* _Exercise details_
Repeat the data as given. Images do not go in the copy.

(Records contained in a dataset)
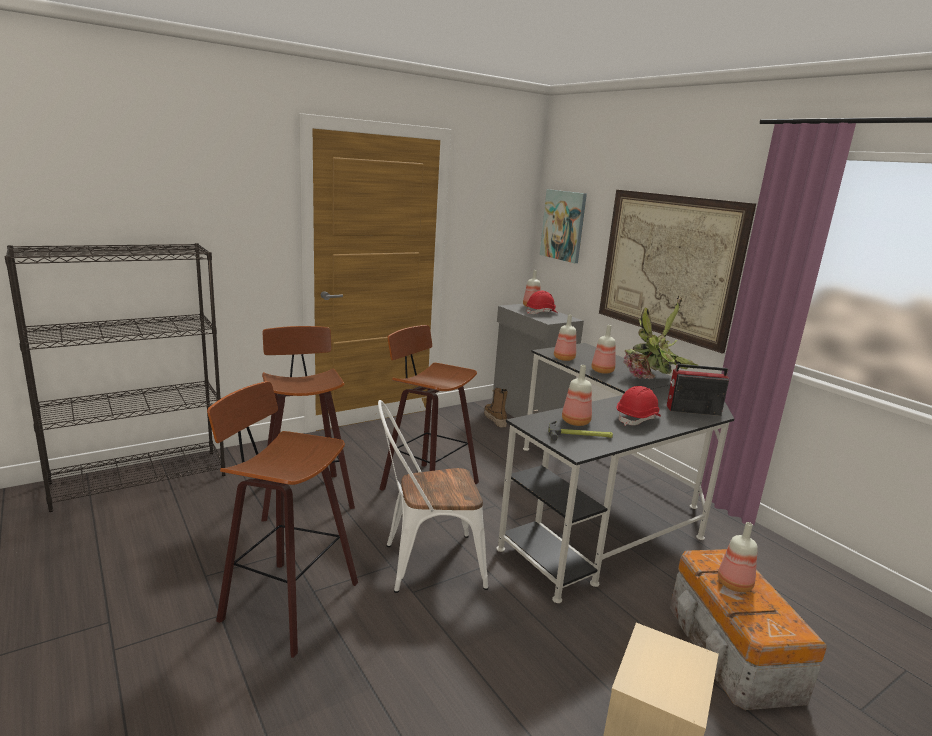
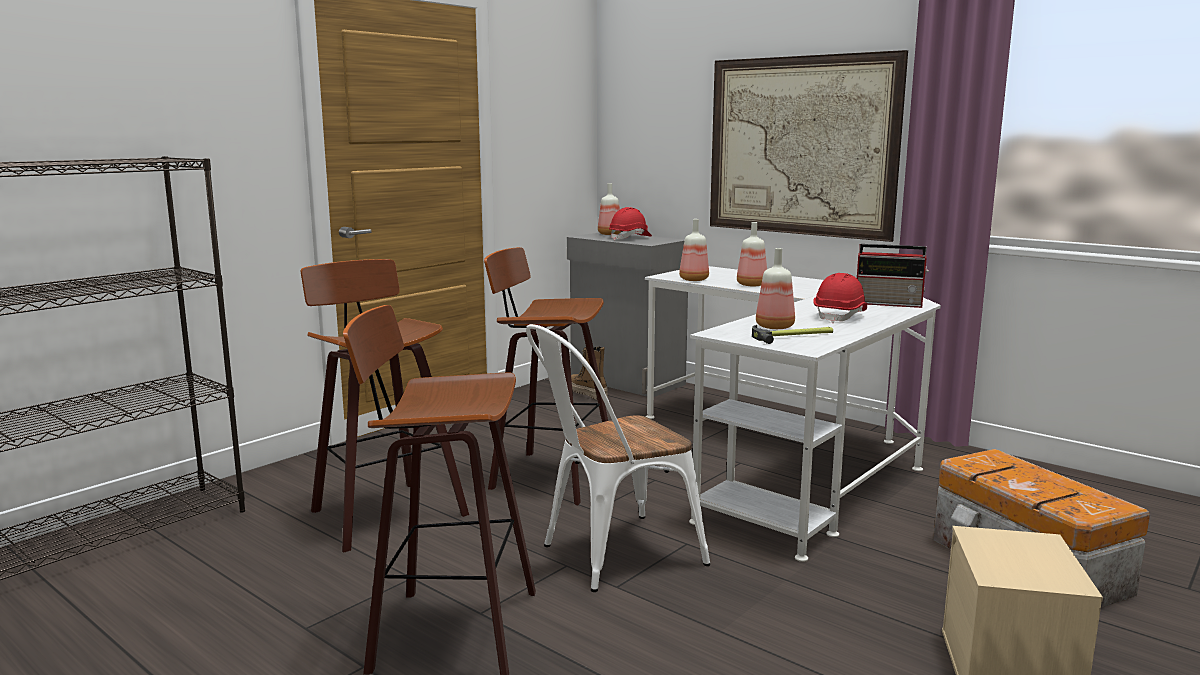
camera: 15 degrees left, 5 degrees down
black desk [496,343,734,603] -> white desk [645,266,941,562]
picture [540,189,587,263] -> none
potted plant [623,296,699,379] -> none
radio [667,364,729,416] -> radio turned 150 degrees counterclockwise [857,244,929,308]
bottle [718,522,758,592] -> none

* _Response to the task_
camera: 15 degrees left, 5 degrees down
black desk [496,343,734,603] -> white desk [645,266,941,562]
picture [540,189,587,263] -> none
potted plant [623,296,699,379] -> none
radio [667,364,729,416] -> radio turned 150 degrees counterclockwise [857,244,929,308]
bottle [718,522,758,592] -> none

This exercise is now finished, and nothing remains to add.